* [What to produce] The records are to be repeated in full. Every line must match.

* [Stored data entries]

▽

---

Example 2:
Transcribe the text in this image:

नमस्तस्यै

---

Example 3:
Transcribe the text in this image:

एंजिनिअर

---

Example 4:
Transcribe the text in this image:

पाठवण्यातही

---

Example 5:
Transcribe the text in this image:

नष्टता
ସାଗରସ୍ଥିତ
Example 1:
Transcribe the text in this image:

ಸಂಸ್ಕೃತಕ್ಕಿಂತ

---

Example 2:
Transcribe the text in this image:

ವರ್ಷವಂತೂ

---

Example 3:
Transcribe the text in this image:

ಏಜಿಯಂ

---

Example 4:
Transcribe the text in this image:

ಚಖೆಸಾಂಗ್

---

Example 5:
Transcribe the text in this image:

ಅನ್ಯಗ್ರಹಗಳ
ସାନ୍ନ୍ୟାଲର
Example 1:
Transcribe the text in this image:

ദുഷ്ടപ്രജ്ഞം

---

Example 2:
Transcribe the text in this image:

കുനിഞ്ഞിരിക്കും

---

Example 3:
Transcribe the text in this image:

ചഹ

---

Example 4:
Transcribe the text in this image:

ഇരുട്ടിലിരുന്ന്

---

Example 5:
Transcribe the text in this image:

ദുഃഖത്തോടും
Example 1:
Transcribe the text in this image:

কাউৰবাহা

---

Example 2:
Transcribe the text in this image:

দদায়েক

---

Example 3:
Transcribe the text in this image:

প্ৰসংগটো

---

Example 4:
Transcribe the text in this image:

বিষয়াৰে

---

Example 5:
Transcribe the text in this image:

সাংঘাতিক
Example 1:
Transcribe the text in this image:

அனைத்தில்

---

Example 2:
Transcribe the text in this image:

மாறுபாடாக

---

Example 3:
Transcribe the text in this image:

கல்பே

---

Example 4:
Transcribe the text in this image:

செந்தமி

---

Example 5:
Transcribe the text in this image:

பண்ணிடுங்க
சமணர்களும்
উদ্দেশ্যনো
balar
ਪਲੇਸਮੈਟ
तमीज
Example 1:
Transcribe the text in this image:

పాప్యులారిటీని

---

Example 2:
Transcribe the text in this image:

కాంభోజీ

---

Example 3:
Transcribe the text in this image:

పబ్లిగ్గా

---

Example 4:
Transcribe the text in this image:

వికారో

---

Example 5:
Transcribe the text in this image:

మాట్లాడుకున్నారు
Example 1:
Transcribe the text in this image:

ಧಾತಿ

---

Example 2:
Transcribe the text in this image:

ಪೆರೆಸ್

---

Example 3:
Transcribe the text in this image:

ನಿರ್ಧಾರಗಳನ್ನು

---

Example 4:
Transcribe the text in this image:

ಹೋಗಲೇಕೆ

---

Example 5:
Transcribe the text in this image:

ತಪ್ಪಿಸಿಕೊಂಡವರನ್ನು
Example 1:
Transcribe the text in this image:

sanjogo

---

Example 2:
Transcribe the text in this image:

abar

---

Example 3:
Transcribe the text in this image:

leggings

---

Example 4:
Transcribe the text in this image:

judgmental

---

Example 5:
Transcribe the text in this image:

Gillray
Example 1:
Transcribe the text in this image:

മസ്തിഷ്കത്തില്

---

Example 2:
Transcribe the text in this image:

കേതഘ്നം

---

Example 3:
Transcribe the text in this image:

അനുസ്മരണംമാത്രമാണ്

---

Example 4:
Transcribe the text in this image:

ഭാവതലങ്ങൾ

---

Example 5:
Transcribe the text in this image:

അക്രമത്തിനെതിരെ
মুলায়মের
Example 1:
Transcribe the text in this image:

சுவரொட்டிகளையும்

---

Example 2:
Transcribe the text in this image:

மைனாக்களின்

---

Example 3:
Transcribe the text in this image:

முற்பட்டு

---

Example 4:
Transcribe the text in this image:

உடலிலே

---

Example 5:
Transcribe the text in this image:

△

* [Completed task]
---

Example 2:
Transcribe the text in this image:

नमस्तस्यै

---

Example 3:
Transcribe the text in this image:

एंजिनिअर

---

Example 4:
Transcribe the text in this image:

पाठवण्यातही

---

Example 5:
Transcribe the text in this image:

नष्टता
ସାଗରସ୍ଥିତ
Example 1:
Transcribe the text in this image:

ಸಂಸ್ಕೃತಕ್ಕಿಂತ

---

Example 2:
Transcribe the text in this image:

ವರ್ಷವಂತೂ

---

Example 3:
Transcribe the text in this image:

ಏಜಿಯಂ

---

Example 4:
Transcribe the text in this image:

ಚಖೆಸಾಂಗ್

---

Example 5:
Transcribe the text in this image:

ಅನ್ಯಗ್ರಹಗಳ
ସାନ୍ନ୍ୟାଲର
Example 1:
Transcribe the text in this image:

ദുഷ്ടപ്രജ്ഞം

---

Example 2:
Transcribe the text in this image:

കുനിഞ്ഞിരിക്കും

---

Example 3:
Transcribe the text in this image:

ചഹ

---

Example 4:
Transcribe the text in this image:

ഇരുട്ടിലിരുന്ന്

---

Example 5:
Transcribe the text in this image:

ദുഃഖത്തോടും
Example 1:
Transcribe the text in this image:

কাউৰবাহা

---

Example 2:
Transcribe the text in this image:

দদায়েক

---

Example 3:
Transcribe the text in this image:

প্ৰসংগটো

---

Example 4:
Transcribe the text in this image:

বিষয়াৰে

---

Example 5:
Transcribe the text in this image:

সাংঘাতিক
Example 1:
Transcribe the text in this image:

அனைத்தில்

---

Example 2:
Transcribe the text in this image:

மாறுபாடாக

---

Example 3:
Transcribe the text in this image:

கல்பே

---

Example 4:
Transcribe the text in this image:

செந்தமி

---

Example 5:
Transcribe the text in this image:

பண்ணிடுங்க
சமணர்களும்
উদ্দেশ্যনো
balar
ਪਲੇਸਮੈਟ
तमीज
Example 1:
Transcribe the text in this image:

పాప్యులారిటీని

---

Example 2:
Transcribe the text in this image:

కాంభోజీ

---

Example 3:
Transcribe the text in this image:

పబ్లిగ్గా

---

Example 4:
Transcribe the text in this image:

వికారో

---

Example 5:
Transcribe the text in this image:

మాట్లాడుకున్నారు
Example 1:
Transcribe the text in this image:

ಧಾತಿ

---

Example 2:
Transcribe the text in this image:

ಪೆರೆಸ್

---

Example 3:
Transcribe the text in this image:

ನಿರ್ಧಾರಗಳನ್ನು

---

Example 4:
Transcribe the text in this image:

ಹೋಗಲೇಕೆ

---

Example 5:
Transcribe the text in this image:

ತಪ್ಪಿಸಿಕೊಂಡವರನ್ನು
Example 1:
Transcribe the text in this image:

sanjogo

---

Example 2:
Transcribe the text in this image:

abar

---

Example 3:
Transcribe the text in this image:

leggings

---

Example 4:
Transcribe the text in this image:

judgmental

---

Example 5:
Transcribe the text in this image:

Gillray
Example 1:
Transcribe the text in this image:

മസ്തിഷ്കത്തില്

---

Example 2:
Transcribe the text in this image:

കേതഘ്നം

---

Example 3:
Transcribe the text in this image:

അനുസ്മരണംമാത്രമാണ്

---

Example 4:
Transcribe the text in this image:

ഭാവതലങ്ങൾ

---

Example 5:
Transcribe the text in this image:

അക്രമത്തിനെതിരെ
মুলায়মের
Example 1:
Transcribe the text in this image:

சுவரொட்டிகளையும்

---

Example 2:
Transcribe the text in this image:

மைனாக்களின்

---

Example 3:
Transcribe the text in this image:

முற்பட்டு

---

Example 4:
Transcribe the text in this image:

உடலிலே

---

Example 5:
Transcribe the text in this image:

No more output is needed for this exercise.